Excerpt to read:
========================================

VMware VCF Delivers More Value with Intel Optane Solutions


This post is part of a sponsored Intel blog post series on Intel Optane. To learn more about Intel, please visit intel.com.

Introduction

Intel Optane is the brand name of a fascinating non-volatile memory technology called 3D XPoint. 3D XPoint allows every single byte on the media to be independently addressable due to the three-dimensional, cross point structure of the media, hence its name.

Figure 1 – A view of the 3D XPoint technology at the heart of Intel Optane products

Optane technology can be used in two different ways. One is Optane Persistent Memory (PMEM), with a DIMM form factor. The other is Optane SSD, where 3D XPoint is used inside an NVMe storage media.

Optane PMEM opens the door to incredible possibilities due to the ability to handle the media similarly as DRAM, but with persistent, non-volatile properties. This is already used with some in-memory databases, and on the long term it has the potential to disrupt how applications access and store data.

But Optane has broader applications, particularly in private and hybrid clouds. It can deliver tremendous value to the modern data center, either with hybrid cloud environments based on VMware Cloud Foundation (VCF) or more traditional on-premises SDDCs based on VMware vSphere and vSAN, both of which are at the heart of VCF.

========================================

Task requirements:
1. Extract from the Optane article the passage starting with "Intel Optane is" and going on through "hence its name.".
2. Answer these questions from the Optane article.
(a) Intel Optane is the brand name of which non-volatile memory technology?
(b) What form factor does Optane Persistent Memory have?
(c) In an Optane SSD, inside what kind of storage media is 3D XPoint used?
These rows come from a separate source.

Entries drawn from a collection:
========================================

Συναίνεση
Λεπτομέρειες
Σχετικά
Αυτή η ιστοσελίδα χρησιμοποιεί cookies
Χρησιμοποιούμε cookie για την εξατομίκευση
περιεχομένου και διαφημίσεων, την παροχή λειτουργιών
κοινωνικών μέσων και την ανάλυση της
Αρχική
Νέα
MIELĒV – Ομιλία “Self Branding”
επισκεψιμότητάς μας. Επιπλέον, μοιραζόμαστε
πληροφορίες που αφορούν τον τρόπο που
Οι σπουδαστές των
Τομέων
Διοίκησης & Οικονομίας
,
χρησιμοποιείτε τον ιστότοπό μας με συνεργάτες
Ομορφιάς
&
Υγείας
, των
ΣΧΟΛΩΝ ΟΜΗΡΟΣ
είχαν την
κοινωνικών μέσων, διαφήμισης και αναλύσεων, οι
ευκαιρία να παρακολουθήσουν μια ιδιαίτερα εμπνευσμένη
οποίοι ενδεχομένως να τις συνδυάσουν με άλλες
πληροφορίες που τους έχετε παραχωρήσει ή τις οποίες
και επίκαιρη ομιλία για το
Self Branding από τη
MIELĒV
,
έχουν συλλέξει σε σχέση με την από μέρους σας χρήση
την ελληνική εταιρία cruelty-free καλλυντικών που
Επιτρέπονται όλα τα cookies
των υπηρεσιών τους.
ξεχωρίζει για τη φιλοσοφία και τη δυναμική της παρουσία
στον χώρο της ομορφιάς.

========================================

List of solutions:
1.
Intel Optane is the brand name of a fascinating non-volatile memory technology called 3D XPoint. 3D XPoint allows every single byte on the media to be independently addressable due to the three-dimensional, cross point structure of the media, hence its name.

2.
(a) 3D XPoint
(b) A DIMM form factor
(c) NVMe storage media